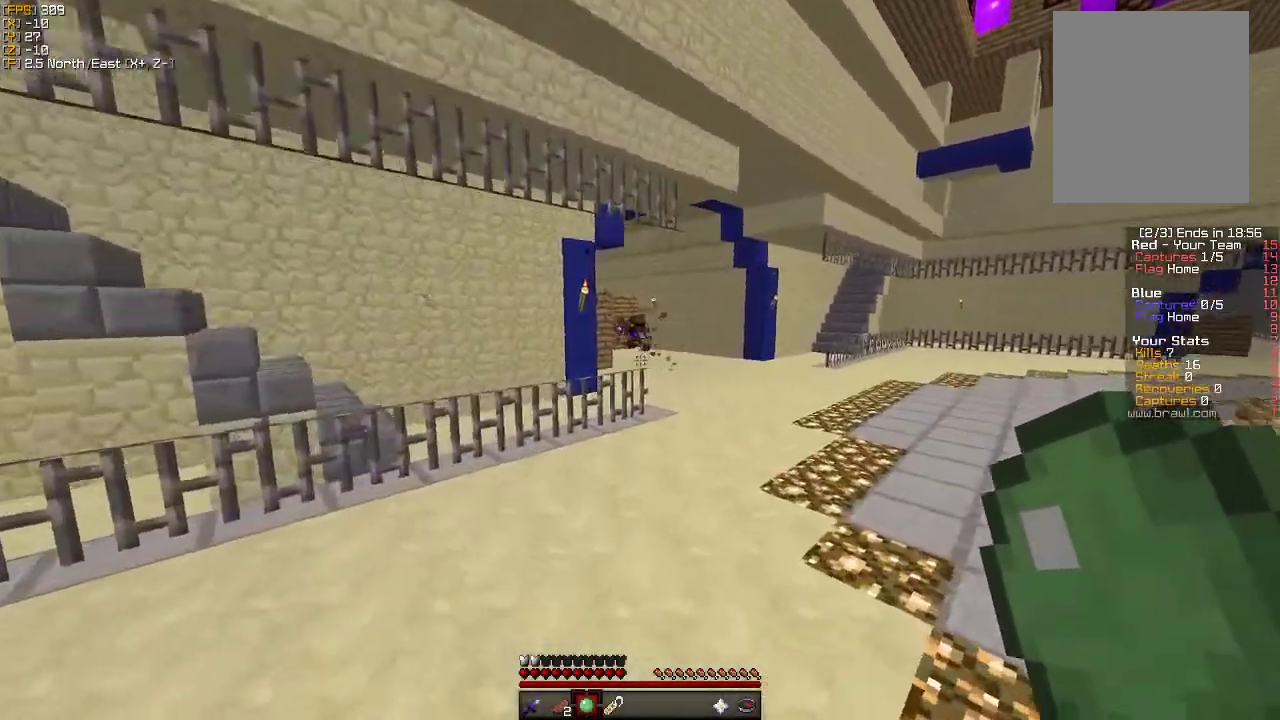
{"keys": ["w"], "mouse": [], "events": []}
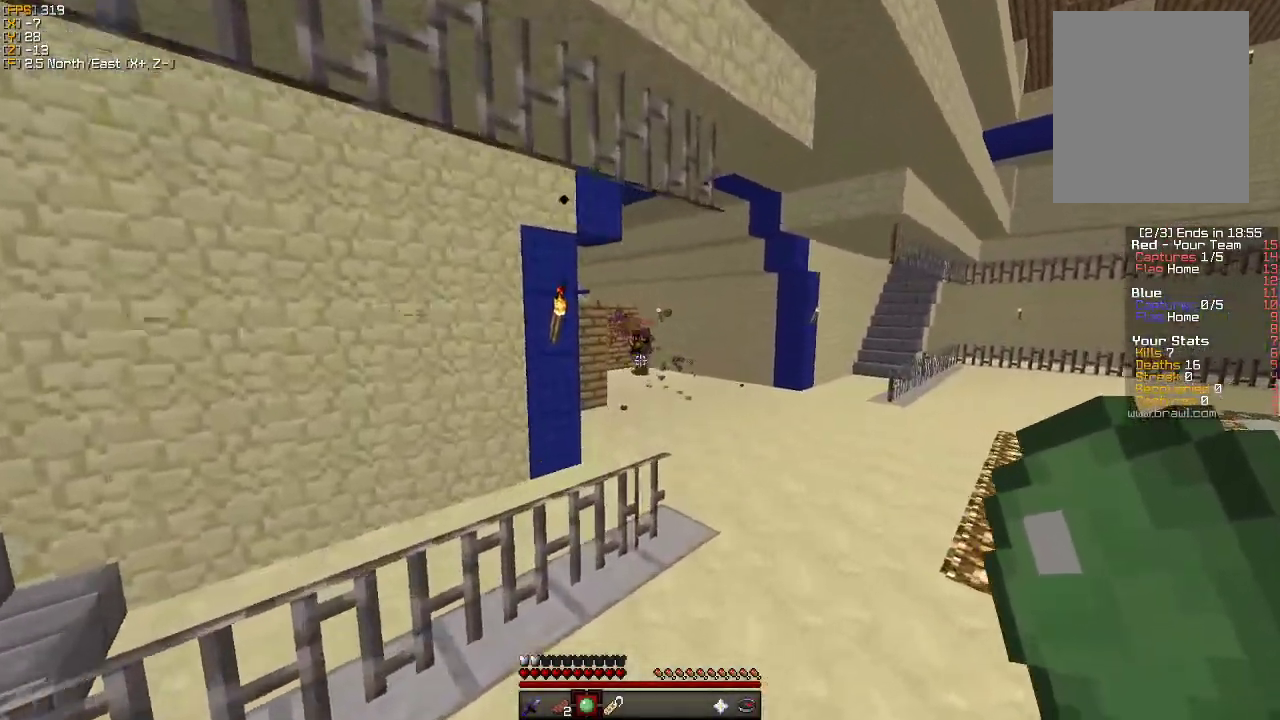
{"keys": ["a", "w"], "mouse": [], "events": [[500, "a", "down"]]}
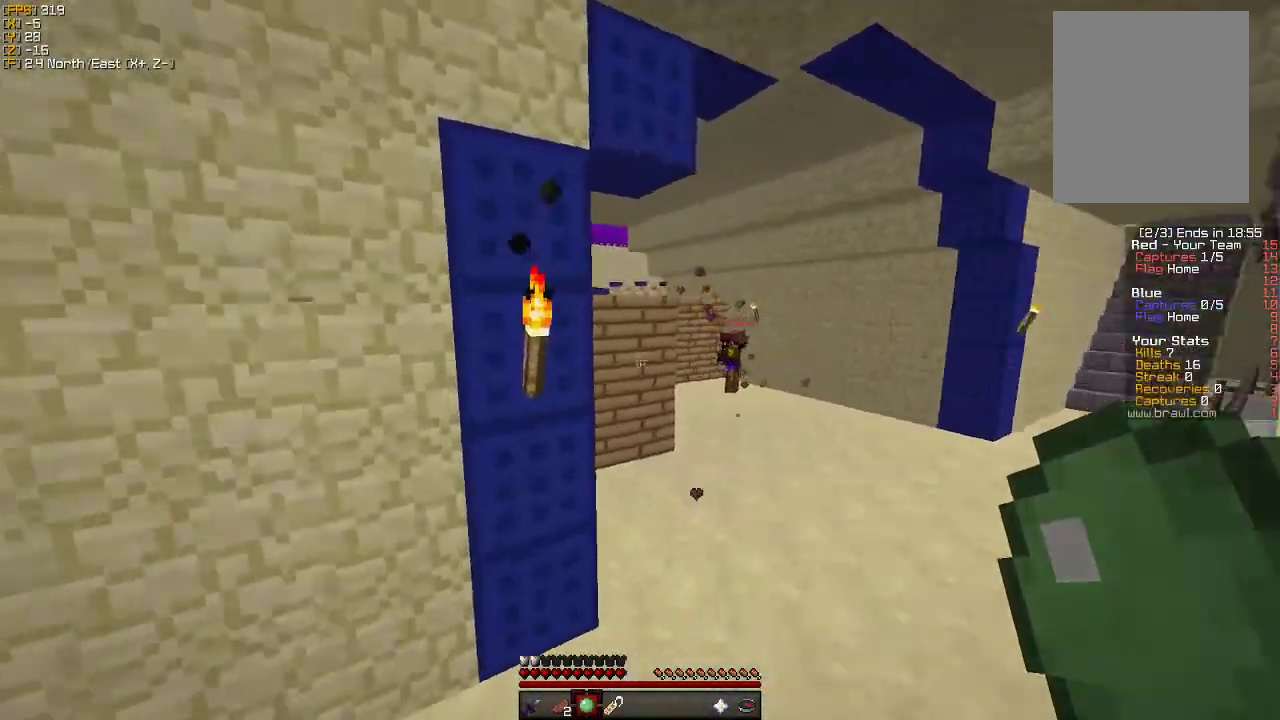
{"keys": ["d", "w"], "mouse": [], "events": [[333, "a", "up"], [366, "d", "down"]]}
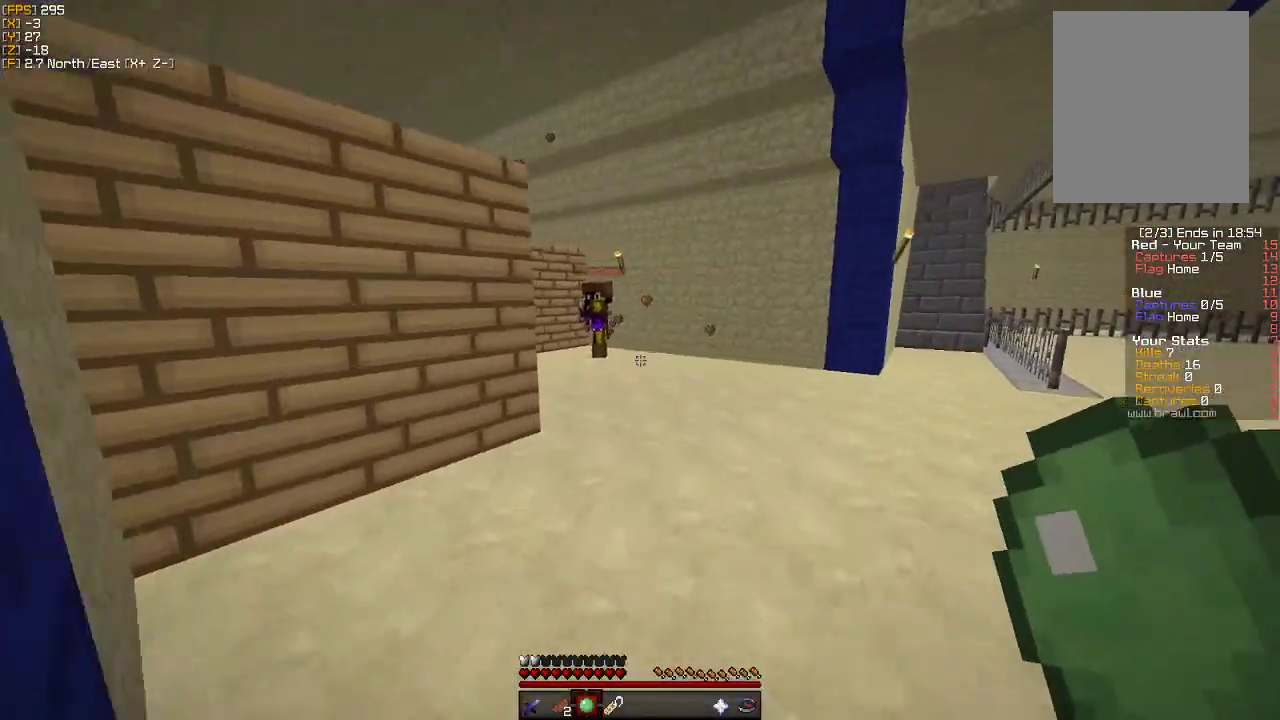
{"keys": ["w"], "mouse": [], "events": [[116, "d", "up"]]}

----

Task details: Every line of the data should be copied as it stands, without the images.

Output of the task:
{"keys": ["w"], "mouse": [], "events": []}
{"keys": ["a", "w"], "mouse": [], "events": [[500, "a", "down"]]}
{"keys": ["d", "w"], "mouse": [], "events": [[333, "a", "up"], [366, "d", "down"]]}
{"keys": ["w"], "mouse": [], "events": [[116, "d", "up"]]}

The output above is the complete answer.